# [PROVIDED TEXT]

+++

Small and mid-cap funds have been the preferred choice of many when it comes to mutual fund investing. By the end of CY2017, returns in excess of 30 percent ensure top of the returns-chart placement for these funds which in turn ensured sustained inflows from investors, especially first timers. No wonder some of them have loaded up their portfolios with small and mid-cap funds to the hilt.
Here are three parameters that indicate that you have gone overboard with the small and mid-cap funds and some expert advice on how to handle the situation.
You have invested more than 30 percent of your money in small and mid-cap funds
“Sometimes investors get influenced by the short-term performance and load up a particular type of scheme in their portfolios and sometimes market movements change the portfolio mix,” says Nishant Agarwal, Managing Partner & Head – Family Office, ASK Wealth Advisors. As mid cap funds offered much higher returns than the large cap funds the weight of mid and small cap funds rose against the weight of large cap funds. In CY2017 large cap funds as a category delivered 30% returns, whereas mid cap funds on an average delivered 43% returns.

+++

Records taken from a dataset

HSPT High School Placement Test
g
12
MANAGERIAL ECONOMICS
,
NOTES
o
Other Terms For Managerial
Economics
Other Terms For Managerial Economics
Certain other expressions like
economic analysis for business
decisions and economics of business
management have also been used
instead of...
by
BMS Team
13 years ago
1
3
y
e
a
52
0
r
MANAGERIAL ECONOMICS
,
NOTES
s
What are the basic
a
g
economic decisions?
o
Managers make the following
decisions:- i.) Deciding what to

+++

# [WHAT TO WORK ON]
**A)** According to the article on small and mid-cap funds, what average return did mid cap funds deliver in CY2017?
**B)** Carry on writing the article on small and mid-cap funds, starting after its final sentence.

# [LIST OF ANSWERS]
**A)** Mid cap funds delivered an average return of 43% in CY2017.

**B)**
The relative outperformance has attracted many novice investors to the mid and small cap funds. But it is followed by increased anxiety in investors’ minds. Agrawal recommends limiting the exposure to mid and small-cap funds to 30 percent of the total corpus.
One should do his risk profiling before investing in equity mutual funds. “An aggressive investor should allocate 70% of his money in equity and rest to debt. Out of his equity exposure maximum 20% can be invested in mid and small cap funds,” says Renu Pothen, head of research, fundsupermart.com.
So put it straight, if you have more than 30% of your money in mid and small cap oriented mutual funds and you are worried about your portfolio, it is time to review your portfolio.
You have invested short term money in small and mid-cap fund
By now, you must have realised that it is a dangerous idea to fund any short term goal with investments in volatile investment avenues such as equity funds. “If you are keen to invest in small and mid-cap funds you should ideally have a time frame of around 10 years,” says Tanwir Alam, founder and CEO of Fincart.com.
If you have saved money to pay for your child’s school fee due next year, do not dabble with that money in small and mid-cap funds, for that matter any equity fund. That money should be parked in a liquid fund or a bank fixed deposit.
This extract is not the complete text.